Yes, let the kids have their Christmas.  But don’t let them indulge in self-pity, moaning and groaning because they did not get everything they wanted for Christmas.   Move it up a notch.  Enjoy the spiritual side of your Christmas celebration.  Give simply and inexpensively, and with reflection and consideration as to what and why you are participating in this Holiday Celebration at all.  Yes, you can “do” Christmas and do it well—without you or your kids necessarily falling into the de-facto commercialism of it all.

Monday, December 1, 2014

Are You Aging Well?

The end of 2014 is just around the corner.  Soon it’ll be New Year’s Day, 2015.

How are you holding up, age wise?  Feeling your age?

I recently rediscovered a little article entitled “How to Age Well” from my college Alma Mater’s publication, Biola Magazine (fall, 2013).  (Fitting, since I myself am pushing sixty.)  It delineated 10 things to do, if you want to age well: (1) Love yourself enough to take care of self.  (2) Get information about everything.  (3) Laugh.  That’s a good one to practice.

The list made sense.  All good and reasonable things to do: #4 exercise and keep mobile, #5 eat well.  Common sense things to take care of self: be mindful of one’s needs and conditions: #5 feed yourself well, #6 Get your rest, #7 floss your teeth (I thought that was an interesting one that the author, Di Patterson, thought needed highlighting).

Number 8 was interesting too: “Fight Depression.”  I suppose the older we get the easier it is to fall into depression, given the body’s aging process and its somewhat debilitating effect, among other things.  The nice thing I found about this particular point made is the assumption that one can actually fight depression.  How?  The author suggests volunteering (to avoid loneliness or perhaps feelings of insignificance).  In other words, stay connected.  I would add, have a cause or purpose that fills you with passion.
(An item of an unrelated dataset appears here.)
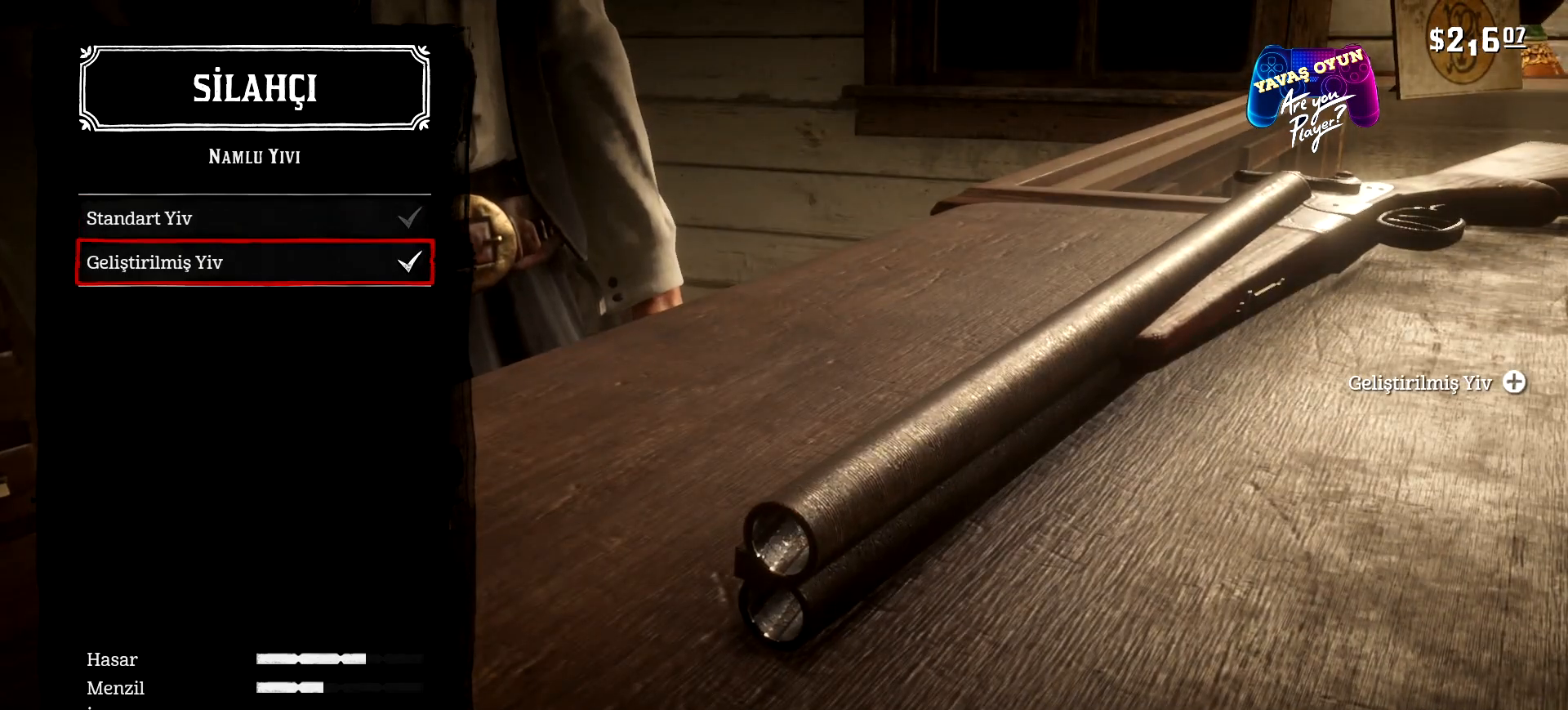
{"buttons": ["B"], "left_stick": "center", "right_stick": "center", "events": [[267, "B", "down"]]}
“De-clutter your space” was 9th on the list.  Yes, being organized, minimizing the messes in one’s life helps too.  But it wasn’t until we got to the final item on the list that our spiritual state was highlighted: #10 was “worship God.”  You know, I think the first item on the list could not happen without the 10th one.

The Apostle Paul in effect says that though our bodies are wasting away (dying from old age), our spirits, i.e. our inner beings, are being daily renewed and strengthened.  (See 2 Corinthians 4:16.)  Now that’s the key to aging well!  Renew a right spirit within me, I pray.  Let me have a spiritual awakening and gain ongoing spiritual enlightenment—in Christ, by means of the power of the Holy Spirit, by the Grace of God.

Sure we need to do what we can to keep the body in as good as shape as possible.  But it is the mind, heart, soul, and spirit that really count.  If we are not nurturing the wellbeing of our inner life, the mind and heart, for example, we are losing a lot more in old age than mere muscle strength, or visual acuity, or hearing capability, we are losing our very selves, our souls.

So what does it look like to nurture one’s soul or inner being?  The following is a list of characteristics that give evidence one’s soul is indeed being nurtured:

  1. Being able to hear and recognize, listen to and respond to, God’s nudging, realizing God’s active presence in one’s life.
  2. Being able to accept and receive God’s grace and forgiveness for the wrong one has done in one’s life—which presumes a confessional and repentant spirit & attitude.
  3. Being able to be gracious and forgiving toward others for the wrong they’ve done to you, in the same spirit that God forgives you your wrongs.
  4. Positively living in a way that blesses others—bringing peace, goodness, gentleness, and loving-kindness to them.
  5. Being able to accept one’s mortality gracefully; that is, being ready to die, i.e., to enter into the presence of the Lord when the time comes, leaving behind a legacy of blessing others—family, friends, and acquaintances—which is a true witness to the Lord’s grace in one’s own life.
 Now that to me sums up what it means to age well.